◆ Vos consignes:
Veuillez rassembler chaque ligne des items qui contient la chaîne "right", en tenant compte de la casse.

━━━━━ Informations affichées ━━━━━

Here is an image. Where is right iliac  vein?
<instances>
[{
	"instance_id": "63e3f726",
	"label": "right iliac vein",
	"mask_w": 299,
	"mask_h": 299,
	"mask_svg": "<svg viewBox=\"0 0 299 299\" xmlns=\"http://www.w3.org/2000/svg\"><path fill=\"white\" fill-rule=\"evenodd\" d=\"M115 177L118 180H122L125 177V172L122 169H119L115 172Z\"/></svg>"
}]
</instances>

━━━━━

◆ Solution ci-dessous:
Here is an image. Where is right iliac  vein?
	"label": "right iliac vein",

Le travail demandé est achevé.